I also post a question to xen-devel maillist.
Although this patch fix the long time issue in hvm, but I don't know
why hvm would waste such a long time at bootup.
Also I'm not sure if this patch is correct in all cases.
Maybe I miss something.
link for reference: http://www.gossamer-threads.com/lists/xen/devel/252757

thanks

2012-08-07 15:29, zhenzhong.duan wrote:
> Current code serialize mtrr init with set_atomicity_lock.
> Mtrr init is quite slow when we bootup on a hvm with large mem, vcpus
> and pci passthroughed devices(eg. 24 vcpus + 90G mem).
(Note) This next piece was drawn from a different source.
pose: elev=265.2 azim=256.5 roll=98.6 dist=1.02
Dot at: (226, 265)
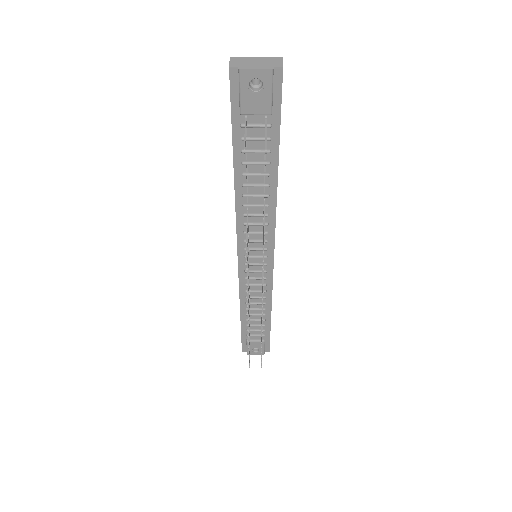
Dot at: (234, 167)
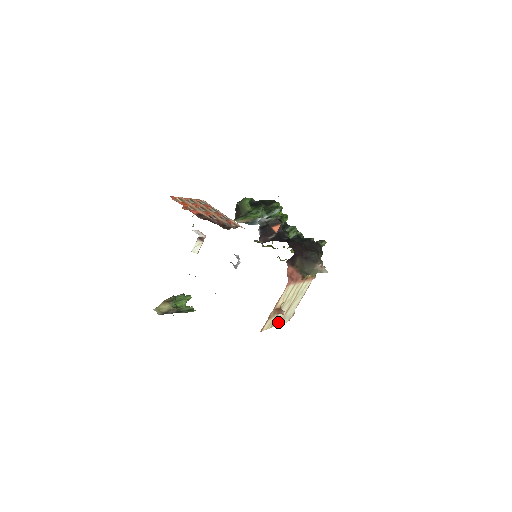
> It took about ~30 mins to bootup, after patch, it took ~2 min.
>
> Signed-off-by: Zhenzhong Duan <[email protected]>
> ---
>  arch/x86/kernel/cpu/mtrr/generic.c |   57 
> +++++++++++++++++-------------------
>  1 files changed, 27 insertions(+), 30 deletions(-)
>
> diff --git a/arch/x86/kernel/cpu/mtrr/generic.c 
> b/arch/x86/kernel/cpu/mtrr/generic.c
> index e9fe907..a1468b7 100644
> --- a/arch/x86/kernel/cpu/mtrr/generic.c
> +++ b/arch/x86/kernel/cpu/mtrr/generic.c
> @@ -335,8 +335,9 @@ print_fixed(unsigned base, unsigned step, const mtrr_type 
> *types)
>       }
>  }
>  
> -static void prepare_set(void);
> -static void post_set(void);
> +static void prepare_set(unsigned long *cr4_p, u32 *deftype_lo_p,
> +                     u32 *deftype_hi_p);
> +static void post_set(unsigned long cr4, u32 deftype_lo, u32 deftype_hi);
>  
>  static void __init print_mtrr_state(void)
>  {
> @@ -385,7 +386,8 @@ static void __init print_mtrr_state(void)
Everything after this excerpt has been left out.